Federal authorities have charged a Texas man with alleged ties to the violent “Boogaloo Bois” anti-government extremist movement in connection with violence in Minneapolis following the killing of George Floyd.
A federal criminal complaint alleges Ivan Harrison Hunter, 26, of Boerne, Texas, was identified as the person in a May 28 video shooting 13 rounds from an “AK-47 style semiautomatic rifle” into the Minneapolis Police Department’s 3rd Precinct building.
Authorities say the shooter walked toward the camera, high-fived another person and yelled "Justice for Floyd!" Investigators say he was wearing a distinctive skull mask they later saw in a photo on Hunter's Facebook page.
The precinct had been overrun at that point by protesters after police officers withdrew from the building.
Hunter faces one count of participating in a riot. He made an initial appearance Thursday before a judge in Texas.
According to the complaint, after returning to Texas, Hunter posted statements on social media describing the violence he allegedly took part in while in Minneapolis.

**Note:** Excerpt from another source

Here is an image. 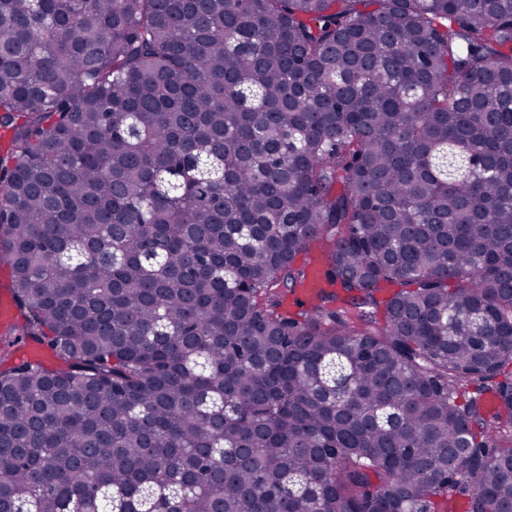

Authorities say on June 3, Hunter attended a George Floyd protest near Austin, Texas. At 2 a.m., he was riding in the front seat of a pick-up truck when police pulled them over. Officers allegedly found “six loaded magazines for an AK-47 style assault rifle affixed to a tactical vest he was wearing” along with three semi-automatic rifles and loaded pistols, authorities said.
After police seized the weapons, ammunition and marijuana, they released Hunter and the two other men from the scene.
After the traffic stop, the U.S. Justice Department said agents became aware of Hunter’s “online affiliation with Boogaloo Bois member Steven Carrillo,” who was charged with the May 29 killing of a Federal Protective Service Officer in Oakland, Calif.
A confidential informant help provide information to the FBI about Hunter. The informant said Hunter admitted to shooting at the precinct and help set it on fire. He also confirmed his affiliation with Carrillo, according to the complaint.
In September, federal prosecutors charged two alleged “Boogaloo Bois” members, including a Minnesotan, for trying to conspire with an international terror group as part of a plan to “use violence against the police, other government officials and government property as part of their desire to overthrow the government,” according to the Justice Department.
Those men were allegedly on the scene during the civil unrest in the Twin Cities after Floyd was killed with witnesses telling the FBI the pair were heavily armed.
During the first week of unrest in Minneapolis, Gov. Tim Walz and other state officials warned about outsiders and extremists who might be coming to Minnesota and using the protests as cover to foment violence.
According to the Southern Poverty Law Center, the Boogaloo Bois movement started in antigovernment racist online chat rooms early in the last decade. The term “boogaloo” is associated with a race war or second civil war.
Alex Newhouse, who studies the movement at the Center on Terrorism, Extremism, and Counterterrorism at Middlebury College in Vermont, wrote that administrators of Boogaloo social media forums actively supported the anti-racist and Black Lives Matter protests.
But Newhouse also says this support is solely opportunistic, and that the Boogaloo Bois see Black Lives Matter a “temporary ally or even a useful tool for sparking violence against the state.”